(Metin Bölümü)
Skip to main content

Malta’nın Tarihi

Neolotik dönemden, yani yaklaşık 8000 yıl öncesine kadar yaşayan halkın tarihi kalıntıları Malta’da halen bulunabilmektedir. Malta adasının güneyinde ve Gozo adasında bu dönemden kalma tapınakların büyük yapıları bulunmaktadır. Araştırmacılar, Gozo’da bulunan tapınakları yeryüzünün tek başına ayakta durabilen en eski abideleri olarak nitelemektedirler. Özetle, Malta oldukça zengin bir tarihi mirasa sahiptir ve bu yönüyle arkeologların her daim ilgilendiği bir ülke olmuştur. Gelin Malta’nın sahip olduğu bu tarihi mirası birlikte inceleyelim.

Tarihin derinliklerine indiğimiz zaman Fenikeliler’den Kartacalılara, Romalılar’dan Bizans İmparatorluğuna kadar farklı uygarlıkların günümüz Malta’sında yaşamış olduklarını görüyoruz. O yıllarda oldukça önemli olan deniz ticareti için Akdeniz’in ortasında bir inci olan Malta, o zamanlar da günümüzde olduğu kadar popülermiş.

Orta çağ boyunca Bizans ve Arap Savaşları’na tanıklık etmiş olan Malta, 870 yılı itibariyle Arap’lar tarafından işgal edilmiş ve bu sayede Malta halkı yeni sulama sistemi, bazı meyveler ve pamukla tanışmıştır. Bu dönem Malta tarihinin huzurlu dönemleri arasında anılmaktadır. Bir anekdot olarak belirtmek isteriz ki Araplar, yerli Hristiyanların kendi dinlerini yaşamasına izin vermiş fakat Hristiyan insanların ekstra vergi ödemesi gibi ayrımcılıklar uygulamıştır. Arapların Malta’ya kalan en büyük miraslarından bazıları Malta’lı yerli halkın halen konuştuğu Maltaca dili ve halen kullanılan şehir isimleridir.

(Sağlanan Kayıtlar)
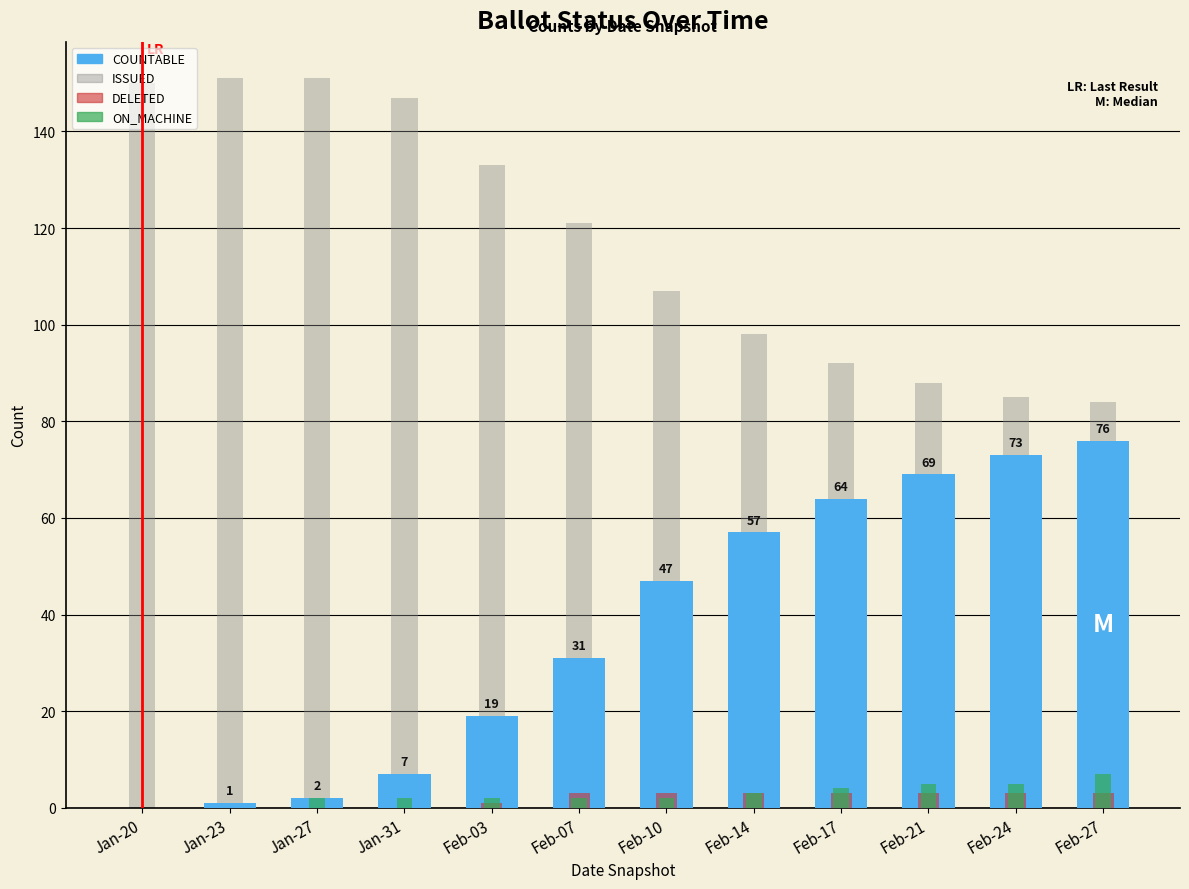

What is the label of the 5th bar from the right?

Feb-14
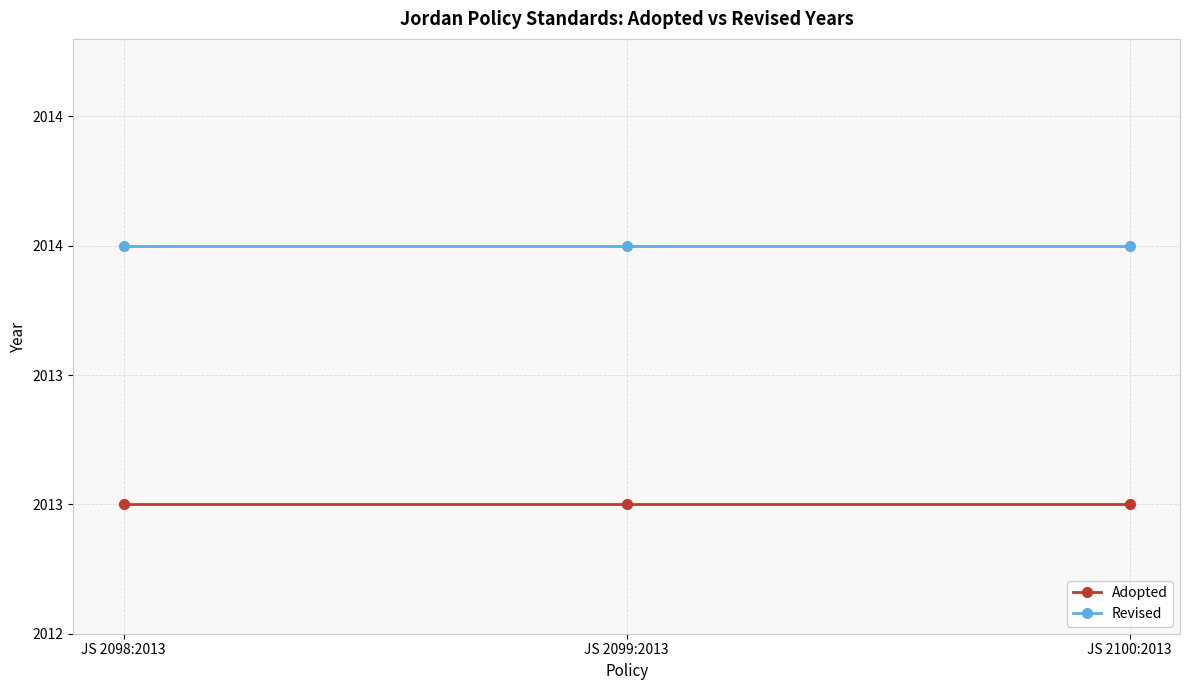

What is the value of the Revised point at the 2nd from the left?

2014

(Yapılacak İşler)
**1)** Malta'nın tarihine ilişkin metni iki cümleyle özetleyiniz.
**2)** Kayıtlarda "value" dizesini içeren her satırı bulunuz ve bu satırları değiştirmeden kopyalayınız.

(Maddelere Göre Yanıtlar)
**1)** Malta'da yaklaşık 8000 yıl öncesine uzanan tarihi kalıntılar ve tapınak yapıları bulunmaktadır; ada, Fenikelilerden Bizans İmparatorluğuna kadar farklı uygarlıklara ev sahipliği yapmıştır. 870 yılında adayı işgal eden Araplar döneminde halk yeni sulama sistemi, bazı meyveler ve pamukla tanışmıştır; Maltaca dili ve halen kullanılan şehir isimleri de Arapların en büyük mirasları arasındadır.

**2)**
What is the value of the Revised point at the 2nd from the left?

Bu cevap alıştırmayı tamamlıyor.